SDumont environment setup
This page shows a simple step-by-step to configure a basic and functional JupyterLab (JL) environment for use on the local machine (PC) and also on the LNCC Santos Dumont (SDumont) supercomputer on a login node. This is the configuration I am using in my works.
Some of the reasons to run JL on SDumont are:
- Use the interactive features of the JL/Python environment directly on the target machine
- Use the packages, tools, and hardware available on SDumont
- Debug directly on the machine where the application will run
- Use tools that generate native code (like Cython, F2FY, Numba, etc.) directly on the target machine
- View and analyze results as they are ready, in such a way as to reduce development time
This page is not intended to be complete, it is a simple step by step that I use to work in SDumont. For this setup, I'm conveniently using a PC running Kubuntu 22.04. What will be seen next is:
- Installing the Anaconda distribution (on the local machine), and running JL
- VPN configuration for accessing the SDumont, using the os's network manager
- Configuring SSH to use key instead of password, and also using the ControlMaster feature that keeps the connection alive
- Configure the conda environment, and install the Syncthing (ST) package
- Configure ST to keep directories synchronized between machines;
- Run JL on both local and SDumont machines
Anaconda install (local machine)

### Extracted information
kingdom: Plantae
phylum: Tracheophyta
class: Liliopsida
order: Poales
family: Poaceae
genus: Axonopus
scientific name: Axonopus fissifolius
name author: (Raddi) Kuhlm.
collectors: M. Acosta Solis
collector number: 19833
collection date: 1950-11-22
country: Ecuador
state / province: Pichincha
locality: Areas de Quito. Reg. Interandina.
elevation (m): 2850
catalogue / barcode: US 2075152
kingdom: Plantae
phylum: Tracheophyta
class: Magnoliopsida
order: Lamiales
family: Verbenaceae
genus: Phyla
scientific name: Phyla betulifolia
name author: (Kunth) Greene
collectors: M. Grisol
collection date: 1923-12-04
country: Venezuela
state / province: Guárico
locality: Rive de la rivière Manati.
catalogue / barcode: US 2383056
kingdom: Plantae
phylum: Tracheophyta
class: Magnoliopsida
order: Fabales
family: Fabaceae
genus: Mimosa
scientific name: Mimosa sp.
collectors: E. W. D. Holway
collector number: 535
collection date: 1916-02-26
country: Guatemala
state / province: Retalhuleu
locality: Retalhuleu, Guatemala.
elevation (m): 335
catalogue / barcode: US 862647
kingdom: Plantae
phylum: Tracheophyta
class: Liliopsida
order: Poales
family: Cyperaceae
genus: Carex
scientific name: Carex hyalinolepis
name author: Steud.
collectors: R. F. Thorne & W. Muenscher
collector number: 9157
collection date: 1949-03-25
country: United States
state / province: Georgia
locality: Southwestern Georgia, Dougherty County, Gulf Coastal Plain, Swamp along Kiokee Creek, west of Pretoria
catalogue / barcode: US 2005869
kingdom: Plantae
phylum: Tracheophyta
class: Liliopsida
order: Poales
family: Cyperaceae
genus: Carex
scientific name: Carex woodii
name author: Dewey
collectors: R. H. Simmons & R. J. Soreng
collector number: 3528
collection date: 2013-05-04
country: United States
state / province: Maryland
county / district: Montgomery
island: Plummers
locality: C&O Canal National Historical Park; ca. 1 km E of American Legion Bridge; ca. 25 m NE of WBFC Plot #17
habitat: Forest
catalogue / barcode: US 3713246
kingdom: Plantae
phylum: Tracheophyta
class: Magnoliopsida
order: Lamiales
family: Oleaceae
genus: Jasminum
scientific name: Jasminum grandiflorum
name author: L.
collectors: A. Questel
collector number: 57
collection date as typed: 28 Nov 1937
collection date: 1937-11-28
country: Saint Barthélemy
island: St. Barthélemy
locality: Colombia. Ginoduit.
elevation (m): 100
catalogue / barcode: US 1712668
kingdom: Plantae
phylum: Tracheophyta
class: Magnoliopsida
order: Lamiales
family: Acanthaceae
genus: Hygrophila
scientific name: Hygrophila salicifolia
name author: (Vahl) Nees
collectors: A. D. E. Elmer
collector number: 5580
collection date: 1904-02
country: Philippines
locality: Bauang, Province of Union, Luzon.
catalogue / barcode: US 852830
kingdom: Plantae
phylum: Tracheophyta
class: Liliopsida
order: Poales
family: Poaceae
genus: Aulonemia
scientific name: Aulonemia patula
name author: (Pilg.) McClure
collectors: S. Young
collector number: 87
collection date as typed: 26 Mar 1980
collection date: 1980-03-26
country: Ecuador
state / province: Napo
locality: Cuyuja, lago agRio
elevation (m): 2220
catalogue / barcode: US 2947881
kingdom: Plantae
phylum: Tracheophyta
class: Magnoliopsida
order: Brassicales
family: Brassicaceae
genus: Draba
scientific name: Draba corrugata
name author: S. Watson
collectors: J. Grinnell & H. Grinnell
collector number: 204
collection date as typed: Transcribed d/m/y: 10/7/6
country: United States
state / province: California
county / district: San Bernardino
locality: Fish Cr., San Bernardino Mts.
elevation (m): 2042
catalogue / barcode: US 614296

### Instruction 1
In the SDumont setup page, what operating system does the author's PC run?
### Instruction 2
Write the next part of the SDumont setup page, picking up right after its last line.

### Task response 1
Kubuntu 22.04.

### Task response 2
Let's start by installing the Anaconda distribution on the local machine, and for that we are going to download it, and this can be done either through the browser or the CLI:
Download and install. Please replace "Anaconda3-2021.11-Linux-x86_64.sh" with the latest version, or another one you prefer:
$ cd Downloads/
$ wget https://repo.anaconda.com/archive/Anaconda3-2021.11-Linux-x86_64.sh
$ chmod +x Anaconda3-2021.11-Linux-x86_64.sh
$ bash Anaconda3-2021.11-Linux-x86_64.sh -b
Running JupyterLab to check if it's already working (the web browser will run automatically and the JL will appear):
$ source ~/anaconda3/etc/profile.d/conda.sh
$ conda activate
$ jupyter-lab
At this point the Anaconda distribution is installed and JupyterLab is running on the local machine.
VPN setup (local machine)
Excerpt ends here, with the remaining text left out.